◆ List of tasks
A. From the baseball post, reproduce the part that opens with the words containing "One of the keys" and closes with "he's been cut.".
B. Please translate this sentence from the baseball post into Spanish: "The farther you get away from the extremes and the closer to the middle, the harder it gets."

◆ Text

Content starts

Wednesday, June 06, 2007
An Athletics Lesson:
When Good News Makes Things Harder
Wisdom is knowing what to
ignore.
-- paraphrased from William James.
Much of a manager's success in, and beyond, Baseball will derive not, as many pundits want you to believe, "leadership" (as vaporous and not-reproducable attribute as exists in human endeavors), but on the mechanics of decisionmaking. It's not that "leadership" doesn't exist, nor that whatever magick it derives from, it doesn't affect outcomes. But consistently good decisionmaking combined with so-so "leadership" will beat good "leadership" with so-so decisionmaking far more often than not.
One of the keys of decisionmaking is eliminating (without ignoring) variables from the equations of the decision. Sometimes a course of action is quite obvious: if, for example, you have an ace pitcher like Roy Halladay coming off the disabled list, you're going to make room for him to start. If, for example, your 25th player is a back-up 3rd baseman and pinch runner who, like Jason Smith, is hitting and slugging .182-for-May, and that's not far out of line with his career numbers, you'll drop him to take a chance on someone who might prove to have more utility. These are extreme cases, easy decisions beyond telling Smith in a humane way he's been cut.
The farther you get away from the extremes and the closer to the middle, the harder it gets.

Content ends

◆ Source data

Content starts

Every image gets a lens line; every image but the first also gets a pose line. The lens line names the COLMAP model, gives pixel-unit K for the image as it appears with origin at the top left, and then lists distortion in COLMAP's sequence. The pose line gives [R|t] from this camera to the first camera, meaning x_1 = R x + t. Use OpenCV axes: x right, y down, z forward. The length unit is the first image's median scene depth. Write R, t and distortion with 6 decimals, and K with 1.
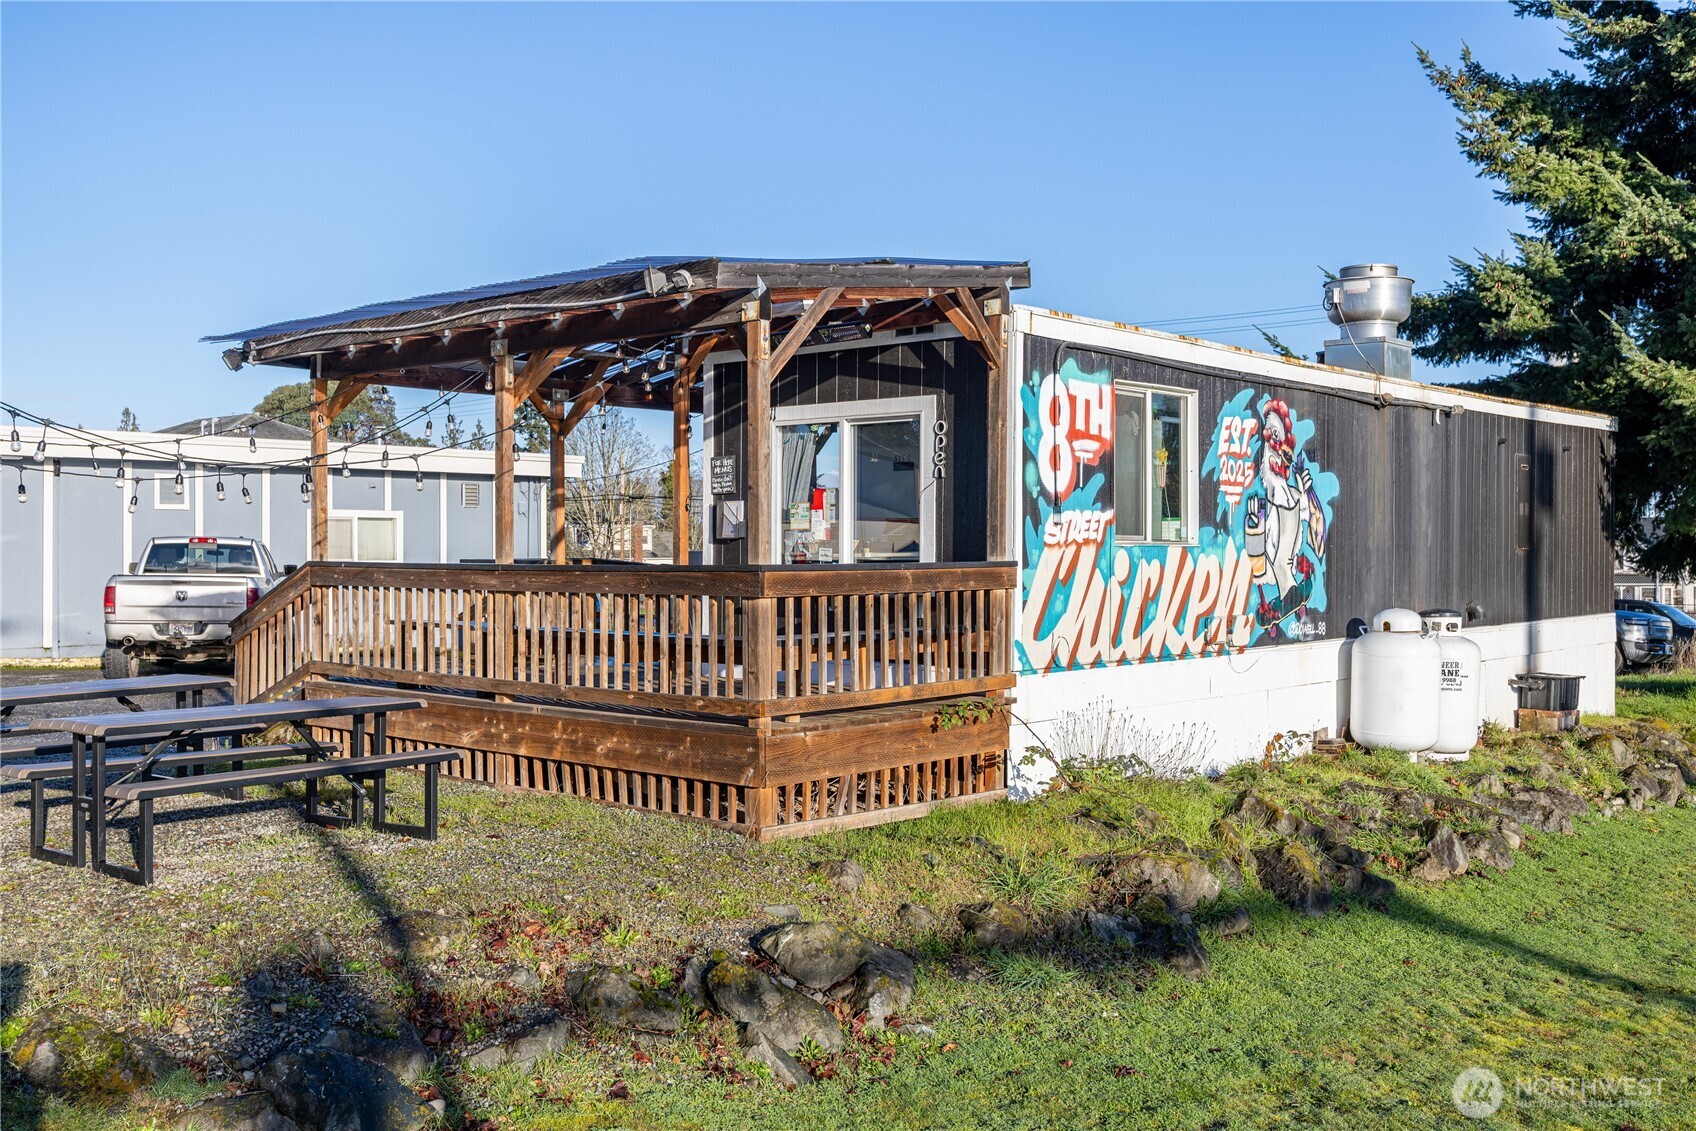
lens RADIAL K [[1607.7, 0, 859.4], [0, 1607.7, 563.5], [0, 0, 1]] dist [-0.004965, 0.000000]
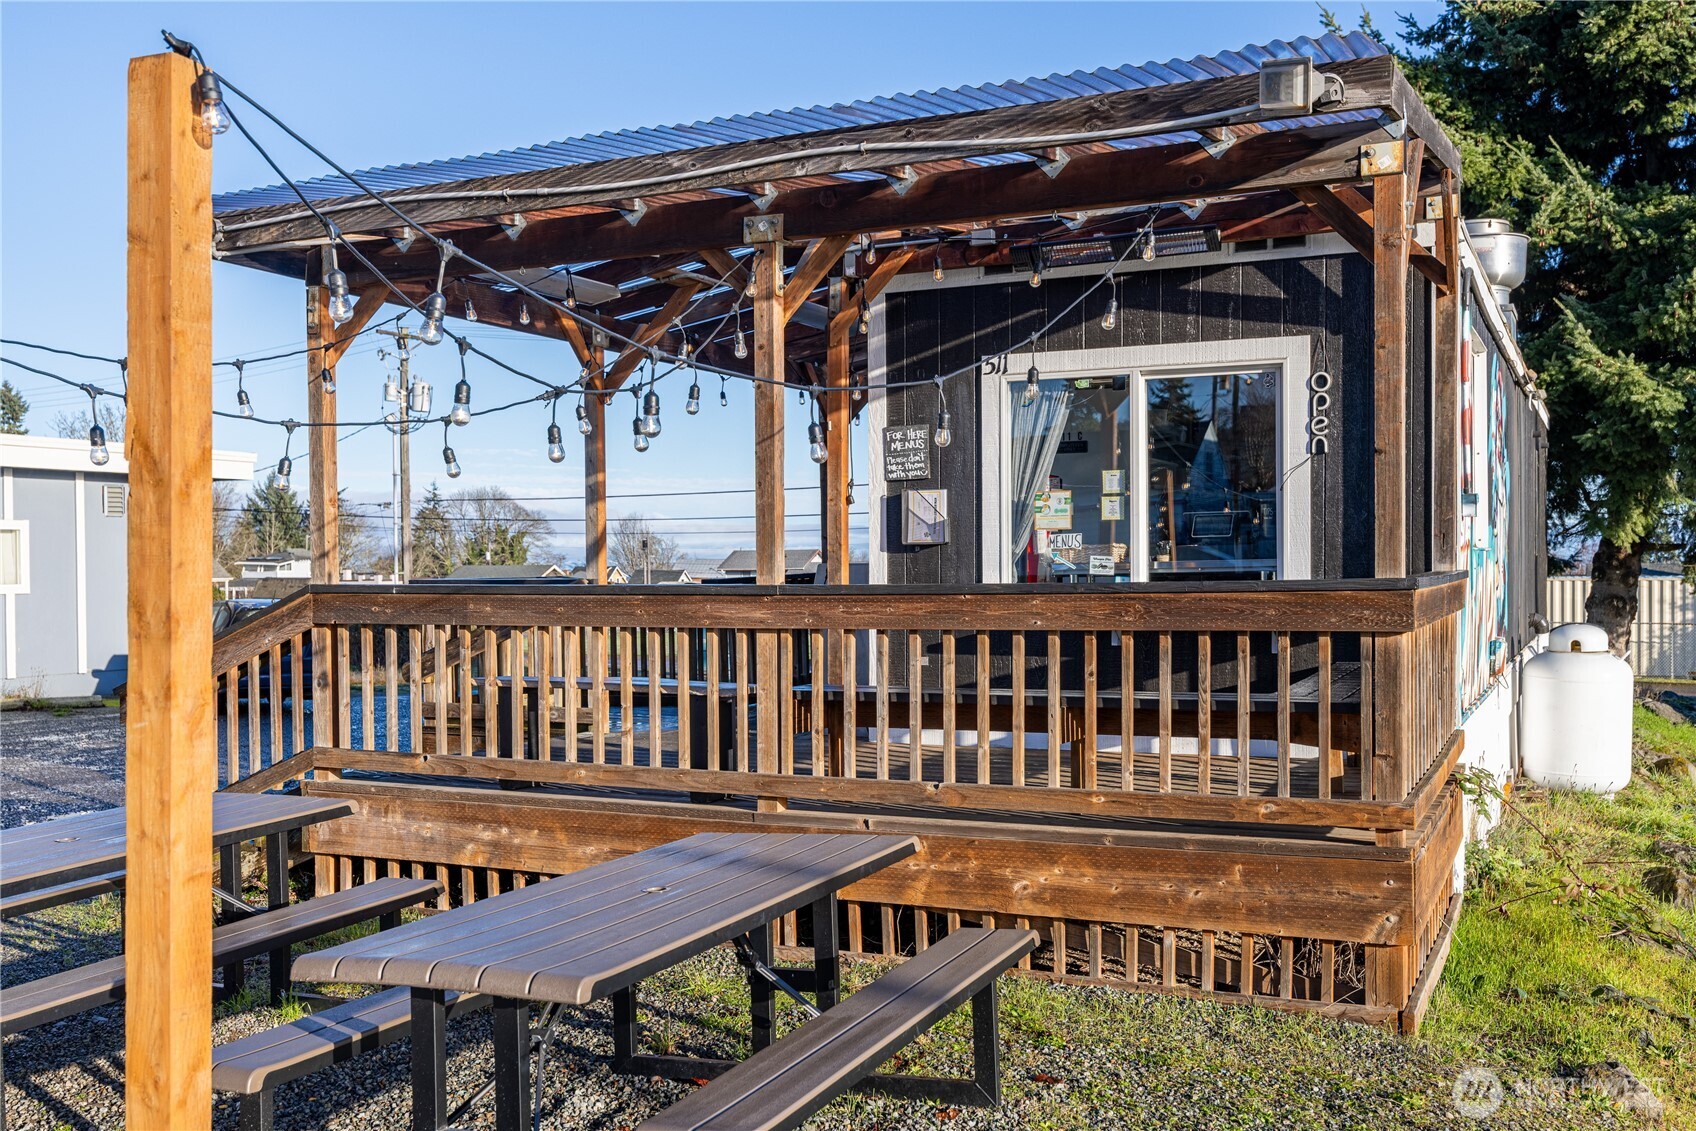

Content ends

◆ Outputs for the tasks
A.
One of the keys of decisionmaking is eliminating (without ignoring) variables from the equations of the decision. Sometimes a course of action is quite obvious: if, for example, you have an ace pitcher like Roy Halladay coming off the disabled list, you're going to make room for him to start. If, for example, your 25th player is a back-up 3rd baseman and pinch runner who, like Jason Smith, is hitting and slugging .182-for-May, and that's not far out of line with his career numbers, you'll drop him to take a chance on someone who might prove to have more utility. These are extreme cases, easy decisions beyond telling Smith in a humane way he's been cut.

B. Cuanto más te alejas de los extremos y más te acercas al centro, más difícil se vuelve.